01 janeiro 2021

o silêncio do Ministério Público

"Os membros do Ministério Público pretendem passar a imagem de que são ungidos e imaculados, e que seus agentes são imunes às fraquezas humanas como a corrupção, o abuso, a ganância, etc." (cf. aqui)


O post anterior ilustra outro aspecto - na realidade, um dos aspectos mais subtis - da politização do nosso sistema de justiça, e que é o seguinte: aquilo que é crime em Portugal e aquilo que não é crime é o Ministério Público que o define. O crime em Portugal tem uma definição política, não é algo objectivo que exista aos olhos de todos os cidadãos.

Se me roubarem a carteira, eu posso apresentar queixa no MP. Mas o carteirista só será levado a julgamento se o MP considerar que houve crime. Caso contrário, o carteirista não será levado a julgamento e não haverá condenação, ficando eu sem a minha carteira e o carteirista com ela.

Claro que, se o carteirista for da cor política do governo, a probabilidade é que o MP considere que não há crime e não produza acusação; mas se o carteirista não for da cor política do governo, a probabilidade é que o MP considere que houve crime e haja acusação.

Portanto, a existência ou não de crime depende de quem é o carteirista, significando que o nosso sistema de justiça é o oposto do sistema de justiça de um Estado democrático de direito, onde o crime é definido por lei de maneira geral e abstracta e é independente da pessoa do carteirista. 

Duas conclusões resultam do exposto.

A primeira é a de que, mesmo em democracia, nenhum cidadão português tem direito a acusar criminalmente outro. Esse é um direito que a Constituição não lhe consente. O monopólio da acusação criminal em Portugal pertence ao Estado, a acusação criminal está estatizada no Ministério Público.

A segunda, que decorre da anterior, é que, perante os mesmos factos, só serão levados a julgamento aqueles que o MP quiser - em regra, os adversários do poder político -, e não serão levados a julgamento aqueles que o MP  não quiser - normalmente, os amigos do poder político.

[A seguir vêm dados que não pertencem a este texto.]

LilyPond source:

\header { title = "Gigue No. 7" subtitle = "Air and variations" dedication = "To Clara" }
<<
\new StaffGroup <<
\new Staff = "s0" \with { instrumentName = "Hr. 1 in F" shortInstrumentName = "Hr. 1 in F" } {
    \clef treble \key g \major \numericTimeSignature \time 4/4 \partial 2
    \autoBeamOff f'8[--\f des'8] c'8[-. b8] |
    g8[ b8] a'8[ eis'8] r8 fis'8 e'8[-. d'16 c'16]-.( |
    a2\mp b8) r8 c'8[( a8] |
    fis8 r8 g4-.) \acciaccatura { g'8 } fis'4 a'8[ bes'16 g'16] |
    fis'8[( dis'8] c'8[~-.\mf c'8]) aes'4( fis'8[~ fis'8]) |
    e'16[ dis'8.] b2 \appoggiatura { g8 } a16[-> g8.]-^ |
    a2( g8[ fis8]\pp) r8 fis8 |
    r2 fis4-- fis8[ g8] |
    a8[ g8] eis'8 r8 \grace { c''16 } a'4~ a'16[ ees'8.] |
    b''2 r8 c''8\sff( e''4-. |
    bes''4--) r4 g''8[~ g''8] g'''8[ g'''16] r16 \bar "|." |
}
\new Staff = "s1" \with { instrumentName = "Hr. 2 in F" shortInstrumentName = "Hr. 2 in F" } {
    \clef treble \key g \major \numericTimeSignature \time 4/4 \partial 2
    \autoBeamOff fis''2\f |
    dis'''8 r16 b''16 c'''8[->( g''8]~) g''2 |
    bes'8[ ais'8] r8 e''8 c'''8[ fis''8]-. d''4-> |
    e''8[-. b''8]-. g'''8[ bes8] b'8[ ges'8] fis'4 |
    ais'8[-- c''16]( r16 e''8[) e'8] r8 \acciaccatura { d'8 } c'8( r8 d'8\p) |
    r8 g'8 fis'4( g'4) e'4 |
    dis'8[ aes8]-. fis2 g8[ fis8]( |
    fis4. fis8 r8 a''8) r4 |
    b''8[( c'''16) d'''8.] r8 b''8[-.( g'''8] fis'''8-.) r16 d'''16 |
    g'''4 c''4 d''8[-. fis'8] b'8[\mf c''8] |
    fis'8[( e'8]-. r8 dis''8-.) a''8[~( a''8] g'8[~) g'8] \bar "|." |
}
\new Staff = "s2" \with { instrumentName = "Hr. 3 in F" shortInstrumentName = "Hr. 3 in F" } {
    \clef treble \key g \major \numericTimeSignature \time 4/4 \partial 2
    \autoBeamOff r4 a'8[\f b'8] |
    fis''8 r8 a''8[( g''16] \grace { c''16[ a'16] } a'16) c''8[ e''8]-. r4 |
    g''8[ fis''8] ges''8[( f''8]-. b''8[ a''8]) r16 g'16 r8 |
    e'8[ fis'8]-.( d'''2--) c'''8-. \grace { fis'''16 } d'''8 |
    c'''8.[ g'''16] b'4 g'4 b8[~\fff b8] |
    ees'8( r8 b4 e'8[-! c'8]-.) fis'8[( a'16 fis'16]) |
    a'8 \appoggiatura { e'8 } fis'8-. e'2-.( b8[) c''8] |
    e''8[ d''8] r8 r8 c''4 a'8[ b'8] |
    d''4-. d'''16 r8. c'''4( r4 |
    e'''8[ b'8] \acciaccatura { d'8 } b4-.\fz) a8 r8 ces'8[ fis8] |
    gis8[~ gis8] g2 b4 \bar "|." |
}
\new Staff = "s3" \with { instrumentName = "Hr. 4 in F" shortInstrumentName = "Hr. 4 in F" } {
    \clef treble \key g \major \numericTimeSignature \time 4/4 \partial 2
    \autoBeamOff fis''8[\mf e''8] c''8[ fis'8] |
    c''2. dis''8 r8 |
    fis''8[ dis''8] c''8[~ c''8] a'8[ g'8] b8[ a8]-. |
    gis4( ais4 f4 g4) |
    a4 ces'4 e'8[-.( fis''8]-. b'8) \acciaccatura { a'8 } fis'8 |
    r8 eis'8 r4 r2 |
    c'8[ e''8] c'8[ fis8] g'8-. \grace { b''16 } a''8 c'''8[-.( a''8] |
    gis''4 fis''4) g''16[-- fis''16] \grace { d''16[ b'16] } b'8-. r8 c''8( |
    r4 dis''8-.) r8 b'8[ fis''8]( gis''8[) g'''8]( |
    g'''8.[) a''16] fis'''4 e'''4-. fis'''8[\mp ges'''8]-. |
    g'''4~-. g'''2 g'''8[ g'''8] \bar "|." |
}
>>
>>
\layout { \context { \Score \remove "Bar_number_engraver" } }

Nas duas situações ilustradas no post anterior, os factos são os mesmos - a  viciação dos procedimentos de selecção de pessoal. Mas, enquanto num caso, o autor da proeza é um ex-deputado do PSD, na altura a presidir ao Turismo do Porto e Norte, no outro é a ministra da Justiça do actual governo PS.

Claro que, no primeiro caso, o MP considera que há crime (cf. aqui), enquanto que, no segundo caso, considera que não há crime nenhum.

De facto, um dos aspectos mais salientes acerca da viciação dos procedimentos de selecção do representante português para a Procuradoria Europeia (cf. aqui), é o silêncio do Ministério Público. Ainda não se ouviu o MP vir a público dizer que abriu um inquérito para investigar o que se passou. E, mesmo que o venha a fazer, é mais que certo que vai ficar tudo na gaveta, pelo menos enquanto o PS estiver no poder.      

Enfim, um carteirista em Portugal, desde que esteja associado ao poder político, pode roubar carteiras à vontade que dificilmente será levado à justiça.